TASK OBJECTIVE: The reply should hold every entry exactly as written and none of the pictures.
══ GIVEN RECORDS ══
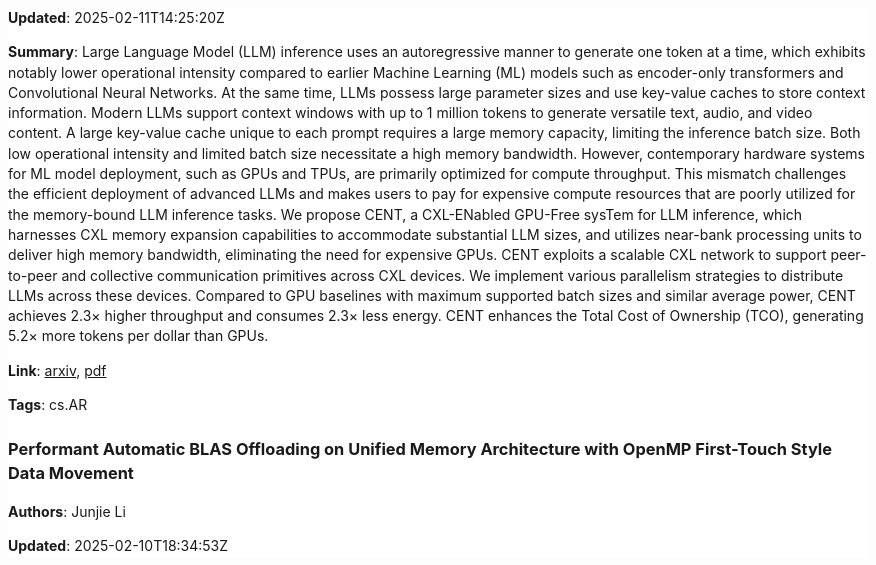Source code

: **Updated**: 2025-02-11T14:25:20Z

**Summary**: Large Language Model (LLM) inference uses an autoregressive manner to generate one token at a time, which exhibits notably lower operational intensity compared to earlier Machine Learning (ML) models such as encoder-only transformers and Convolutional Neural Networks. At the same time, LLMs possess large parameter sizes and use key-value caches to store context information. Modern LLMs support context windows with up to 1 million tokens to generate versatile text, audio, and video content. A large key-value cache unique to each prompt requires a large memory capacity, limiting the inference batch size. Both low operational intensity and limited batch size necessitate a high memory bandwidth. However, contemporary hardware systems for ML model deployment, such as GPUs and TPUs, are primarily optimized for compute throughput. This mismatch challenges the efficient deployment of advanced LLMs and makes users to pay for expensive compute resources that are poorly utilized for the memory-bound LLM inference tasks.   We propose CENT, a CXL-ENabled GPU-Free sysTem for LLM inference, which harnesses CXL memory expansion capabilities to accommodate substantial LLM sizes, and utilizes near-bank processing units to deliver high memory bandwidth, eliminating the need for expensive GPUs. CENT exploits a scalable CXL network to support peer-to-peer and collective communication primitives across CXL devices. We implement various parallelism strategies to distribute LLMs across these devices. Compared to GPU baselines with maximum supported batch sizes and similar average power, CENT achieves 2.3$\times$ higher throughput and consumes 2.3$\times$ less energy. CENT enhances the Total Cost of Ownership (TCO), generating 5.2$\times$ more tokens per dollar than GPUs.

**Link**: [arxiv](http://arxiv.org/abs/2502.07578v1),  [pdf](http://arxiv.org/pdf/2502.07578v1)

**Tags**: cs.AR 



### Performant Automatic BLAS Offloading on Unified Memory Architecture with   OpenMP First-Touch Style Data Movement
**Authors**: Junjie Li

**Updated**: 2025-02-10T18:34:53Z


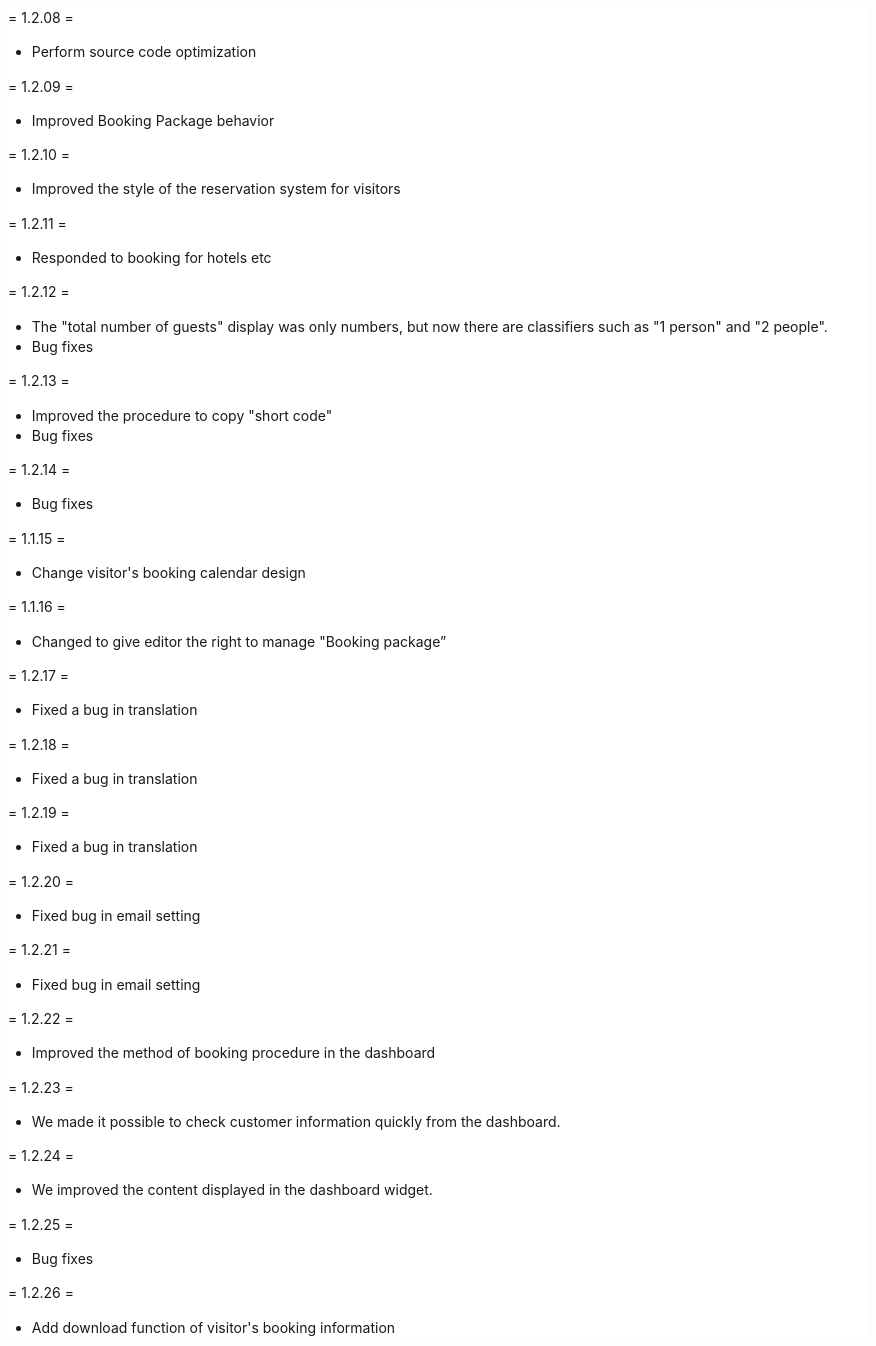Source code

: = 1.2.08 =
* Perform source code optimization

= 1.2.09 = 
* Improved Booking Package behavior

= 1.2.10 =
* Improved the style of the reservation system for visitors

= 1.2.11 =
* Responded to booking for hotels etc

= 1.2.12 =
* The "total number of guests" display was only numbers, but now there are classifiers such as "1 person" and "2 people".
* Bug fixes

= 1.2.13 =
* Improved the procedure to copy "short code"
* Bug fixes

= 1.2.14 =
* Bug fixes

= 1.1.15 =
* Change visitor's booking calendar design

= 1.1.16 = 
* Changed to give editor the right to manage "Booking package”

= 1.2.17 =
* Fixed a bug in translation

= 1.2.18 =
* Fixed a bug in translation

= 1.2.19 =
* Fixed a bug in translation

= 1.2.20 =
* Fixed bug in email setting

= 1.2.21 =
* Fixed bug in email setting

= 1.2.22 =
* Improved the method of booking procedure in the dashboard

= 1.2.23 =
* We made it possible to check customer information quickly from the dashboard.

= 1.2.24 =
* We improved the content displayed in the dashboard widget.

= 1.2.25 =
* Bug fixes

= 1.2.26 = 
* Add download function of visitor's booking information
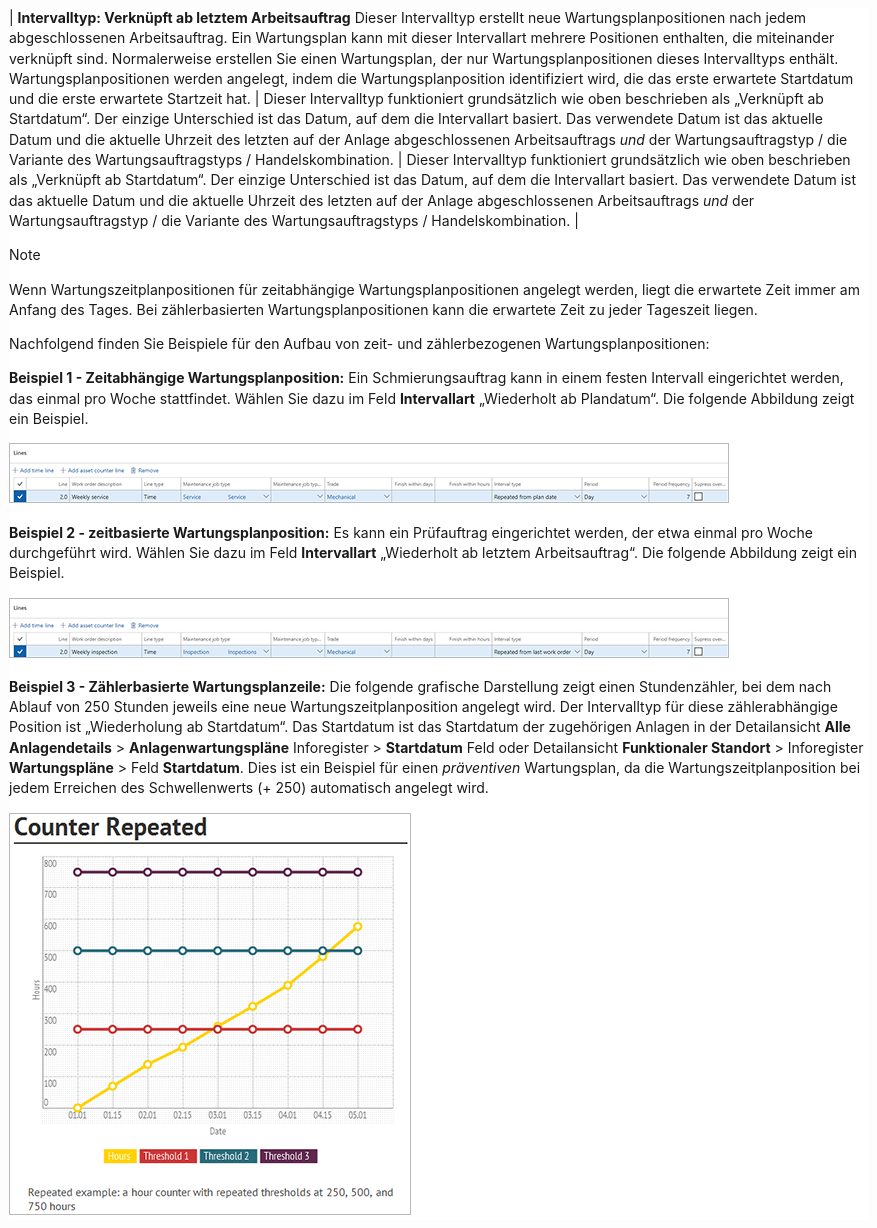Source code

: | **Intervalltyp: Verknüpft ab letztem Arbeitsauftrag** Dieser Intervalltyp erstellt neue Wartungsplanpositionen nach jedem abgeschlossenen Arbeitsauftrag. Ein Wartungsplan kann mit dieser Intervallart mehrere Positionen enthalten, die miteinander verknüpft sind. Normalerweise erstellen Sie einen Wartungsplan, der nur Wartungsplanpositionen dieses Intervalltyps enthält. Wartungsplanpositionen werden angelegt, indem die Wartungsplanposition identifiziert wird, die das erste erwartete Startdatum und die erste erwartete Startzeit hat.                                                                                                                                                                                                                                                                        | Dieser Intervalltyp funktioniert grundsätzlich wie oben beschrieben als „Verknüpft ab Startdatum“. Der einzige Unterschied ist das Datum, auf dem die Intervallart basiert. Das verwendete Datum ist das aktuelle Datum und die aktuelle Uhrzeit des letzten auf der Anlage abgeschlossenen Arbeitsauftrags *und* der Wartungsauftragstyp / die Variante des Wartungsauftragstyps / Handelskombination.                                                                                                                                                                                                                                                           | Dieser Intervalltyp funktioniert grundsätzlich wie oben beschrieben als „Verknüpft ab Startdatum“. Der einzige Unterschied ist das Datum, auf dem die Intervallart basiert. Das verwendete Datum ist das aktuelle Datum und die aktuelle Uhrzeit des letzten auf der Anlage abgeschlossenen Arbeitsauftrags *und* der Wartungsauftragstyp / die Variante des Wartungsauftragstyps / Handelskombination.                                                                                                                   |


>[!NOTE]
>Wenn Wartungszeitplanpositionen für zeitabhängige Wartungsplanpositionen angelegt werden, liegt die erwartete Zeit immer am Anfang des Tages. Bei zählerbasierten Wartungsplanpositionen kann die erwartete Zeit zu jeder Tageszeit liegen.

Nachfolgend finden Sie Beispiele für den Aufbau von zeit- und zählerbezogenen Wartungsplanpositionen:

**Beispiel 1 - Zeitabhängige Wartungsplanposition:** Ein Schmierungsauftrag kann in einem festen Intervall eingerichtet werden, das einmal pro Woche stattfindet. Wählen Sie dazu im Feld **Intervallart** „Wiederholt ab Plandatum“. Die folgende Abbildung zeigt ein Beispiel.

![Abbildung 1](media/02-preventive-maintenance.png)

**Beispiel 2 - zeitbasierte Wartungsplanposition:** Es kann ein Prüfauftrag eingerichtet werden, der etwa einmal pro Woche durchgeführt wird. Wählen Sie dazu im Feld **Intervallart** „Wiederholt ab letztem Arbeitsauftrag“. Die folgende Abbildung zeigt ein Beispiel.

![Abbildung 2](media/03-preventive-maintenance.png)

**Beispiel 3 - Zählerbasierte Wartungsplanzeile:** Die folgende grafische Darstellung zeigt einen Stundenzähler, bei dem nach Ablauf von 250 Stunden jeweils eine neue Wartungszeitplanposition angelegt wird. Der Intervalltyp für diese zählerabhängige Position ist „Wiederholung ab Startdatum“. Das Startdatum ist das Startdatum der zugehörigen Anlagen in der Detailansicht **Alle Anlagendetails** > **Anlagenwartungspläne** Inforegister > **Startdatum** Feld oder Detailansicht **Funktionaler Standort** > Inforegister **Wartungspläne** > Feld **Startdatum**. Dies ist ein Beispiel für einen *präventiven* Wartungsplan, da die Wartungszeitplanposition bei jedem Erreichen des Schwellenwerts (+ 250) automatisch angelegt wird.

![Abbildung 3](media/04-preventive-maintenance.png)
═══
EXERCISE RESULT:
Source code

: **Updated**: 2025-02-11T14:25:20Z

**Summary**: Large Language Model (LLM) inference uses an autoregressive manner to generate one token at a time, which exhibits notably lower operational intensity compared to earlier Machine Learning (ML) models such as encoder-only transformers and Convolutional Neural Networks. At the same time, LLMs possess large parameter sizes and use key-value caches to store context information. Modern LLMs support context windows with up to 1 million tokens to generate versatile text, audio, and video content. A large key-value cache unique to each prompt requires a large memory capacity, limiting the inference batch size. Both low operational intensity and limited batch size necessitate a high memory bandwidth. However, contemporary hardware systems for ML model deployment, such as GPUs and TPUs, are primarily optimized for compute throughput. This mismatch challenges the efficient deployment of advanced LLMs and makes users to pay for expensive compute resources that are poorly utilized for the memory-bound LLM inference tasks.   We propose CENT, a CXL-ENabled GPU-Free sysTem for LLM inference, which harnesses CXL memory expansion capabilities to accommodate substantial LLM sizes, and utilizes near-bank processing units to deliver high memory bandwidth, eliminating the need for expensive GPUs. CENT exploits a scalable CXL network to support peer-to-peer and collective communication primitives across CXL devices. We implement various parallelism strategies to distribute LLMs across these devices. Compared to GPU baselines with maximum supported batch sizes and similar average power, CENT achieves 2.3$\times$ higher throughput and consumes 2.3$\times$ less energy. CENT enhances the Total Cost of Ownership (TCO), generating 5.2$\times$ more tokens per dollar than GPUs.

**Link**: [arxiv](http://arxiv.org/abs/2502.07578v1),  [pdf](http://arxiv.org/pdf/2502.07578v1)

**Tags**: cs.AR 



### Performant Automatic BLAS Offloading on Unified Memory Architecture with   OpenMP First-Touch Style Data Movement
**Authors**: Junjie Li

**Updated**: 2025-02-10T18:34:53Z


Source code

: = 1.2.08 =
* Perform source code optimization

= 1.2.09 = 
* Improved Booking Package behavior

= 1.2.10 =
* Improved the style of the reservation system for visitors

= 1.2.11 =
* Responded to booking for hotels etc

= 1.2.12 =
* The "total number of guests" display was only numbers, but now there are classifiers such as "1 person" and "2 people".
* Bug fixes

= 1.2.13 =
* Improved the procedure to copy "short code"
* Bug fixes

= 1.2.14 =
* Bug fixes

= 1.1.15 =
* Change visitor's booking calendar design

= 1.1.16 = 
* Changed to give editor the right to manage "Booking package”

= 1.2.17 =
* Fixed a bug in translation

= 1.2.18 =
* Fixed a bug in translation

= 1.2.19 =
* Fixed a bug in translation

= 1.2.20 =
* Fixed bug in email setting

= 1.2.21 =
* Fixed bug in email setting

= 1.2.22 =
* Improved the method of booking procedure in the dashboard

= 1.2.23 =
* We made it possible to check customer information quickly from the dashboard.

= 1.2.24 =
* We improved the content displayed in the dashboard widget.

= 1.2.25 =
* Bug fixes

= 1.2.26 = 
* Add download function of visitor's booking information
Source code

: | **Intervalltyp: Verknüpft ab letztem Arbeitsauftrag** Dieser Intervalltyp erstellt neue Wartungsplanpositionen nach jedem abgeschlossenen Arbeitsauftrag. Ein Wartungsplan kann mit dieser Intervallart mehrere Positionen enthalten, die miteinander verknüpft sind. Normalerweise erstellen Sie einen Wartungsplan, der nur Wartungsplanpositionen dieses Intervalltyps enthält. Wartungsplanpositionen werden angelegt, indem die Wartungsplanposition identifiziert wird, die das erste erwartete Startdatum und die erste erwartete Startzeit hat.                                                                                                                                                                                                                                                                        | Dieser Intervalltyp funktioniert grundsätzlich wie oben beschrieben als „Verknüpft ab Startdatum“. Der einzige Unterschied ist das Datum, auf dem die Intervallart basiert. Das verwendete Datum ist das aktuelle Datum und die aktuelle Uhrzeit des letzten auf der Anlage abgeschlossenen Arbeitsauftrags *und* der Wartungsauftragstyp / die Variante des Wartungsauftragstyps / Handelskombination.                                                                                                                                                                                                                                                           | Dieser Intervalltyp funktioniert grundsätzlich wie oben beschrieben als „Verknüpft ab Startdatum“. Der einzige Unterschied ist das Datum, auf dem die Intervallart basiert. Das verwendete Datum ist das aktuelle Datum und die aktuelle Uhrzeit des letzten auf der Anlage abgeschlossenen Arbeitsauftrags *und* der Wartungsauftragstyp / die Variante des Wartungsauftragstyps / Handelskombination.                                                                                                                   |


>[!NOTE]
>Wenn Wartungszeitplanpositionen für zeitabhängige Wartungsplanpositionen angelegt werden, liegt die erwartete Zeit immer am Anfang des Tages. Bei zählerbasierten Wartungsplanpositionen kann die erwartete Zeit zu jeder Tageszeit liegen.

Nachfolgend finden Sie Beispiele für den Aufbau von zeit- und zählerbezogenen Wartungsplanpositionen:

**Beispiel 1 - Zeitabhängige Wartungsplanposition:** Ein Schmierungsauftrag kann in einem festen Intervall eingerichtet werden, das einmal pro Woche stattfindet. Wählen Sie dazu im Feld **Intervallart** „Wiederholt ab Plandatum“. Die folgende Abbildung zeigt ein Beispiel.

![Abbildung 1](media/02-preventive-maintenance.png)

**Beispiel 2 - zeitbasierte Wartungsplanposition:** Es kann ein Prüfauftrag eingerichtet werden, der etwa einmal pro Woche durchgeführt wird. Wählen Sie dazu im Feld **Intervallart** „Wiederholt ab letztem Arbeitsauftrag“. Die folgende Abbildung zeigt ein Beispiel.

![Abbildung 2](media/03-preventive-maintenance.png)

**Beispiel 3 - Zählerbasierte Wartungsplanzeile:** Die folgende grafische Darstellung zeigt einen Stundenzähler, bei dem nach Ablauf von 250 Stunden jeweils eine neue Wartungszeitplanposition angelegt wird. Der Intervalltyp für diese zählerabhängige Position ist „Wiederholung ab Startdatum“. Das Startdatum ist das Startdatum der zugehörigen Anlagen in der Detailansicht **Alle Anlagendetails** > **Anlagenwartungspläne** Inforegister > **Startdatum** Feld oder Detailansicht **Funktionaler Standort** > Inforegister **Wartungspläne** > Feld **Startdatum**. Dies ist ein Beispiel für einen *präventiven* Wartungsplan, da die Wartungszeitplanposition bei jedem Erreichen des Schwellenwerts (+ 250) automatisch angelegt wird.

![Abbildung 3](media/04-preventive-maintenance.png)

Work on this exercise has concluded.